Weiterhin, und das wird der häufigste Fall sein, den jeder Schütze kennt, kann man sich Pfeile wunderbar zerstören, indem man einen Pfeil so dicht neben einen anderen Pfeil setzt, dass einer der beiden danach so stark eingedrückt ist, dass er nicht mehr geschossen werden kann.
Last but not least gibt es noch den klassischen „Robin-Hood-Schuss“, der sicherlich die spektakulärste Möglichkeit ist, sich einen oder gleich 2 Pfeile zu ruinieren.

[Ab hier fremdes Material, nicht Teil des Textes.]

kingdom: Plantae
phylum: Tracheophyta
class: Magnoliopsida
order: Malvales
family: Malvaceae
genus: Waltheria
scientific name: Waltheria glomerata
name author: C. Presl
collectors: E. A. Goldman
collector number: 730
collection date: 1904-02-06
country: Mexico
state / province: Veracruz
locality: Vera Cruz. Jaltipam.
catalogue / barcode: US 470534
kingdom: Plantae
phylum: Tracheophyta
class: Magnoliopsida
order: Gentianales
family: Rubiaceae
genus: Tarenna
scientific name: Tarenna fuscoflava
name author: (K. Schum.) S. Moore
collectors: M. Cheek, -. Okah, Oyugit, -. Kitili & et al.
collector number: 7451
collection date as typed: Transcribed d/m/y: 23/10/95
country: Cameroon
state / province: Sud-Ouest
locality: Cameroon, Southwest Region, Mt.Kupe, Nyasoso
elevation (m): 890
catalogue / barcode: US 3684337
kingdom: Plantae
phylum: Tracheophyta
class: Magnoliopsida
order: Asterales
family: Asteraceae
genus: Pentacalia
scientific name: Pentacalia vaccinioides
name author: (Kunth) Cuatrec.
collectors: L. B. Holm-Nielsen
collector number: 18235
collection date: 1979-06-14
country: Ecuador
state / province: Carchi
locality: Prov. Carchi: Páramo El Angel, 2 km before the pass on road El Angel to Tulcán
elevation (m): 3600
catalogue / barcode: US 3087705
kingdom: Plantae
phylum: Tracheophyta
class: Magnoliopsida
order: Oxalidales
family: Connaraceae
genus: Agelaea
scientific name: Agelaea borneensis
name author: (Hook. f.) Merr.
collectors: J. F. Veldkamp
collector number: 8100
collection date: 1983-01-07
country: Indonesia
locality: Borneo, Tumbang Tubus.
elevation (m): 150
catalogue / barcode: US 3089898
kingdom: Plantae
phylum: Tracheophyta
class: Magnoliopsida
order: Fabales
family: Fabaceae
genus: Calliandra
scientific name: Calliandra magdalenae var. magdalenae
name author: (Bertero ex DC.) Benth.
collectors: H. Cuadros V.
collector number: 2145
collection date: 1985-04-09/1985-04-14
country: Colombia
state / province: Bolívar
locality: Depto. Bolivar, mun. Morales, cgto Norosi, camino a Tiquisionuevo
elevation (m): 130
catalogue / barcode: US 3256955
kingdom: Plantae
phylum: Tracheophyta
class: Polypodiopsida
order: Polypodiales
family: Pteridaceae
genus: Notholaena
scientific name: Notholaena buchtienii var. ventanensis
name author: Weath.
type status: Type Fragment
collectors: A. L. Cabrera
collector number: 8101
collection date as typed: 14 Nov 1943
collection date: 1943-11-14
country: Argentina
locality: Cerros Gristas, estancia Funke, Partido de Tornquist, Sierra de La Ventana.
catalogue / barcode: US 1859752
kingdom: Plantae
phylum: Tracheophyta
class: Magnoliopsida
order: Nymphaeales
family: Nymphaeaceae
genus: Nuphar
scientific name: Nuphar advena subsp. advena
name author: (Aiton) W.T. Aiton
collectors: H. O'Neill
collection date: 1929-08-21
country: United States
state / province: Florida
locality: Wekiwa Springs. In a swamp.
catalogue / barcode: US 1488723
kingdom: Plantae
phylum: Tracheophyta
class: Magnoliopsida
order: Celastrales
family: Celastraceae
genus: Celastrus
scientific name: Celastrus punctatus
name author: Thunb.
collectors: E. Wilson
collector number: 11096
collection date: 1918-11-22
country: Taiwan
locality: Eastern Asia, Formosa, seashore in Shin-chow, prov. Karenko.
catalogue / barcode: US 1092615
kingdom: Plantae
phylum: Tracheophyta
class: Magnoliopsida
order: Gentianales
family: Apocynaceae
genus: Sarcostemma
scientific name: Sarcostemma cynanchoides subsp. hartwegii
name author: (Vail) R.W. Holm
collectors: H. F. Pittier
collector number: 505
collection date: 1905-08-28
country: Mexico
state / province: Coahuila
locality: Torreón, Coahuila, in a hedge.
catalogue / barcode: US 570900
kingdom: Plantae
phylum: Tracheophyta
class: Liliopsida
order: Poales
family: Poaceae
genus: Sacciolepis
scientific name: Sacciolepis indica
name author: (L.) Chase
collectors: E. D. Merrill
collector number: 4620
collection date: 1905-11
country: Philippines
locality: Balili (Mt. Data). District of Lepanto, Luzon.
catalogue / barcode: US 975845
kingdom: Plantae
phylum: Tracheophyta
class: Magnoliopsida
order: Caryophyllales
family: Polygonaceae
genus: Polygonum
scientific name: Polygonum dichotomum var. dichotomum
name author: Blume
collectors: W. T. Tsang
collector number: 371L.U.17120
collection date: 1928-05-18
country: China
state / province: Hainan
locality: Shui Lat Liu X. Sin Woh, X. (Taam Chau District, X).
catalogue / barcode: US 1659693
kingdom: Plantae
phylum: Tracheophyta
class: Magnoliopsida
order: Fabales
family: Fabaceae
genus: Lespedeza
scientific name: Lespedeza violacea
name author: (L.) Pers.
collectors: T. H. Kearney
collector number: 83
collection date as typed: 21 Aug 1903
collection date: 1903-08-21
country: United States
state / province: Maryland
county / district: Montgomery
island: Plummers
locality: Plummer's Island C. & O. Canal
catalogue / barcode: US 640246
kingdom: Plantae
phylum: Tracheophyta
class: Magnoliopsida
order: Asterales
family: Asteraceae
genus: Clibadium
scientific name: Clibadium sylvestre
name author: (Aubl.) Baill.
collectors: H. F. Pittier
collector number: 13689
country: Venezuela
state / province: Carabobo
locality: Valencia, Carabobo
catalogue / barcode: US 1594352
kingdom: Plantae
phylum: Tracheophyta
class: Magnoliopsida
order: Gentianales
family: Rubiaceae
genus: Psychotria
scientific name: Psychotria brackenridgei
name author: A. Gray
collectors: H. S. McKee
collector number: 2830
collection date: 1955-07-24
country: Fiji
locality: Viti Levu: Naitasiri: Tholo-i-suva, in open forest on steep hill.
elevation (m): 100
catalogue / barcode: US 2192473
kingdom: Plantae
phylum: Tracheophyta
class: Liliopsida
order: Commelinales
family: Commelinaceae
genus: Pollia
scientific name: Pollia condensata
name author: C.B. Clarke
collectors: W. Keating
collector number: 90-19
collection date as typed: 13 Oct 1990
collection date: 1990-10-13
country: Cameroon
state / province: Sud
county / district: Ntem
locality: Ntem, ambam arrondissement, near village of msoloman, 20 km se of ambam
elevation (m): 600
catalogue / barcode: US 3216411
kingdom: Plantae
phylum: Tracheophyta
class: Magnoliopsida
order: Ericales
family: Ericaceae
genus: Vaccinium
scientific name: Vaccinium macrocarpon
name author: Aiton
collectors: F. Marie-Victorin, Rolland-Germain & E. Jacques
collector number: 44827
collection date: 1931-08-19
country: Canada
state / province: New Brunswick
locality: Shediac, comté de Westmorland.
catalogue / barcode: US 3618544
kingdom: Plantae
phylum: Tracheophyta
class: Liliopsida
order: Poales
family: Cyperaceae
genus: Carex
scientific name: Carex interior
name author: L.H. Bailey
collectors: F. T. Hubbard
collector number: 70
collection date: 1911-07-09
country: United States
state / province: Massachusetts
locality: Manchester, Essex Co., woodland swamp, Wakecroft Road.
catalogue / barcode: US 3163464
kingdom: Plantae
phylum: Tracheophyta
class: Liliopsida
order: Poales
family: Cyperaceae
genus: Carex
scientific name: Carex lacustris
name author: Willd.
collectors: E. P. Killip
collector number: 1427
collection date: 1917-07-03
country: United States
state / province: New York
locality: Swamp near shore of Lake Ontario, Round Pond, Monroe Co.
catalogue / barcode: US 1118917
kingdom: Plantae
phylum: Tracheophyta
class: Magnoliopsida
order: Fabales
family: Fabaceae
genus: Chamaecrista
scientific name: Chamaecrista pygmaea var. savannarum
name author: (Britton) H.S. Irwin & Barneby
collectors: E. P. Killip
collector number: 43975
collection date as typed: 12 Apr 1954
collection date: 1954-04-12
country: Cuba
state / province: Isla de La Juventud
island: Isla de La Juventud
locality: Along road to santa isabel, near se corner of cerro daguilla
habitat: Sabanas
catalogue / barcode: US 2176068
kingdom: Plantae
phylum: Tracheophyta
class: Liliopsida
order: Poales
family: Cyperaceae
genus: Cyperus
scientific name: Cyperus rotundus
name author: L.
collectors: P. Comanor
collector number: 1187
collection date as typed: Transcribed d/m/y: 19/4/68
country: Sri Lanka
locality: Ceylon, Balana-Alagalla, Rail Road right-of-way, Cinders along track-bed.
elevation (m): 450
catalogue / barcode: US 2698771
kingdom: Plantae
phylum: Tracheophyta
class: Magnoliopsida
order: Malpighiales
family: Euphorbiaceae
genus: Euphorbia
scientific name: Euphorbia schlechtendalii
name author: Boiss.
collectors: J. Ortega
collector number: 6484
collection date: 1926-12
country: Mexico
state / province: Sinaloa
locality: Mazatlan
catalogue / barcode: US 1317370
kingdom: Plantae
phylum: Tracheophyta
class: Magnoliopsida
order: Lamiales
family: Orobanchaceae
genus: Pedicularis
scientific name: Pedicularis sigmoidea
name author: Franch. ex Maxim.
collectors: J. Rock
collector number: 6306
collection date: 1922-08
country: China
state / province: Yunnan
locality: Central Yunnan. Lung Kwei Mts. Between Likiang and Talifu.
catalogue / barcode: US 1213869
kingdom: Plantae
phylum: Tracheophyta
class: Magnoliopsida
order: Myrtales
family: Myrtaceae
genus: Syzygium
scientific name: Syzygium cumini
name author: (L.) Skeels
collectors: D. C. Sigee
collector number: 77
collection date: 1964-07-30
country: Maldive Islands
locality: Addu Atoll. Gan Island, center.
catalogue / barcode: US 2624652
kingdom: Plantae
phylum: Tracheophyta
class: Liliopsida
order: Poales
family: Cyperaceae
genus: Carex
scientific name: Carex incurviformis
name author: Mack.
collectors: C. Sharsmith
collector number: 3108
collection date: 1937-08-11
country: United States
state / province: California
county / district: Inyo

Insbesondere bei Carbonschäften kommt noch der Abrieb im vorderen Bereich hinzu: vergleicht mal neue Schäfte mit denen, die eine Saison oder mehr auf Stramitscheiben hinter sich haben. Man kann Alu/Carbonpfeile durchaus bis aufs blanke Metall abnutzen. Ob das allerdings Sinn ergibt, ist eine andere Frage.
Inwieweit die Materialermüdung durch die Biegungen eine Rolle spielt, dazu kann ich nichts sagen (es wird gelegentlich diskutiert), es sieht aber in der Praxis meist so aus, dass die Pfeile aus den oben genannten Gründen nicht lange genug leben, damit sich dieser Effekt auswirken kann.
Bereits an anderer Stelle habe ich drauf hingewiesen, wie wichtig es ist, sich vom intakten Zustand seiner Pfeile zu überzeugen. Auch und insbesondere bei der Sicherheit sollte daher der Grundsatz „die Gesundheit geht vor, Pfeile sind Verbrauchsmaterial“ gelten. Wenn man auch überlegt, ob ein Pfeil noch schießbar ist, gehört er in die Tonne - oder als Blumenstecken zweitverwertet.
Es mag sicherlich noch weitere Möglichkeiten geben, sich seine Pfeile zu ruinieren, das Einklemmen in einer Auto- oder Toilettentür sei hier nur exemplarisch genannt (das habe ich mir nicht ausgedacht!). Was aber wichtig ist: vom Holzpfeil bis zum X10 sind Pfeile zwar ein wichtiger Punkt in der Kette, die das Treffen ermöglichen soll (neben dem Schützen vielleicht sogar der wichtigste Punkt), aber auch einer, dem man im Verlustfall nicht allzu viele Tränen nachweinen sollte, weil es eben Verbrauchsmaterial ist. Man muss es sich eben nur immer mal wieder klarmachen.